El gigante, que era muy devoto y creyente, cuando se enteró de aquel suceso, no encontró mejor explicación: -aquello no podía ser cosa diferente, que la obra maligna del demonio-. Así que envió más soldados y más tanques y más aviones para terminar definitivamente con los pequeños, pero cuanto más disparaban, más eran los soldados que caían bajo sus propias balas, y cuantas más bombas arrojaban sobre la ciudad de los niños, más eran las casas y cuarteles donde vivían los soldados, los que eran autodestruidos.
Fue entonces cuando el gigante empezó a recordar las más horribles pesadillas que lo desvelaron toda la vida, y no pasó mucho tiempo, antes que la primera de ellas se hiciera realidad, el vaso de agua, del que estaba bebiendo, se había convertido en sangre, y le bastó tan solo una mirada, para comprobar que el lago de cristalinas aguas, donde los niños solían nadar y divertirse, también era un remanso de espesa y purpurea sangre.
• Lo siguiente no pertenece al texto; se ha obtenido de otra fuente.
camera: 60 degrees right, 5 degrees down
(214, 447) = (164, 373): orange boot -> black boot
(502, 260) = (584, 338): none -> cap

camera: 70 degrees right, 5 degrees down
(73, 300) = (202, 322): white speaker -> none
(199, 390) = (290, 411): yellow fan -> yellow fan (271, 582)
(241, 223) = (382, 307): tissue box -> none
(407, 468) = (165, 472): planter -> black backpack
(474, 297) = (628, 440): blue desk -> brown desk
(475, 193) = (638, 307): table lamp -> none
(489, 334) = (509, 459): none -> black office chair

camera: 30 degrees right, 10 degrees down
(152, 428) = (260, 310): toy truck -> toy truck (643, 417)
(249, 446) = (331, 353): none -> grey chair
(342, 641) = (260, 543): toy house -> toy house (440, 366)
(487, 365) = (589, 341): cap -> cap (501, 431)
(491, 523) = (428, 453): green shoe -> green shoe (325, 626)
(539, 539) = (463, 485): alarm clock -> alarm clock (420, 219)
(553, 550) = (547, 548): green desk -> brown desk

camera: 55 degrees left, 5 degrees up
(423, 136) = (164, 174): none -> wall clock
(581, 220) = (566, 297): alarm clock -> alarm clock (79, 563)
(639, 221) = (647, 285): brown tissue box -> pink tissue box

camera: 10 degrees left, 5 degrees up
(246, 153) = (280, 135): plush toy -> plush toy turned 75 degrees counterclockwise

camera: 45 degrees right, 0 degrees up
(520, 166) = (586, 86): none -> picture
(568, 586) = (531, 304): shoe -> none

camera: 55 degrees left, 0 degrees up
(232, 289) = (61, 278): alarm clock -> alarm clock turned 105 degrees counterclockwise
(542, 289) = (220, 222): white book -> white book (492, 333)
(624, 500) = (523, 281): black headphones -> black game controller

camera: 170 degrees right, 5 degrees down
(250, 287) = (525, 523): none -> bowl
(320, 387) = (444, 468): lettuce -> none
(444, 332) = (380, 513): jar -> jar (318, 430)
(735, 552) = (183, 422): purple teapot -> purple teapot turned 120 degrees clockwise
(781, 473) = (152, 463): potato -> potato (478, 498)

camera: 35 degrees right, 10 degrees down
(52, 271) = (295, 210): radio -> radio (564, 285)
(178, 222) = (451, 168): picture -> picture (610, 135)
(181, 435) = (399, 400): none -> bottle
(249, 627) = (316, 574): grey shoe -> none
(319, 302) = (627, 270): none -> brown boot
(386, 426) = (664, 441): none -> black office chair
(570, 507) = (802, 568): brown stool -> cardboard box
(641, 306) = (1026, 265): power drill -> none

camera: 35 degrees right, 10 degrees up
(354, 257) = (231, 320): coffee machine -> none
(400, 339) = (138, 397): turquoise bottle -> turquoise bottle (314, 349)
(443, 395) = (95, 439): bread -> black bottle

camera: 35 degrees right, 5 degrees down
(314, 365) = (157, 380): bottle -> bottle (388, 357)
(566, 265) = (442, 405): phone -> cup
Luego llegaron los sapos, las langostas, los piojos y las moscas, y fue solo hasta entonces, que el gigante comprendió que sería castigado por aquello que había hecho a los niños, y entró en pánico y delirio, al comprobar que su castigo, sería un castigo divino, y no terrenal.
Mientras las bombas caían sobre la ciudad de los niños, era el infame muro, aquel que los había separado de su jardín, el que se derrumbaba con cada explosión.
Cuando los pequeños llegaron al palacio del gigante siguiendo al flautista, no pudieron pedirle que les permitiera compartir el jardín con ellos, pues todo allí había sido destruido por una tormenta de granizo, el gigante estaba enfermo, tenía el cuerpo cubierto de ulceras y no se podía mover, y ahora, un fuego lento pero persistente, consumía lo que quedaba del palacio y al gigante junto con él.
Desde entonces en las noches quedas, el viento suele traer el susurro de una dulce e hipnótica melodía de flauta, acompañada por distantes risas y algarabías de niños, que juegan eternamente por aquel lugar.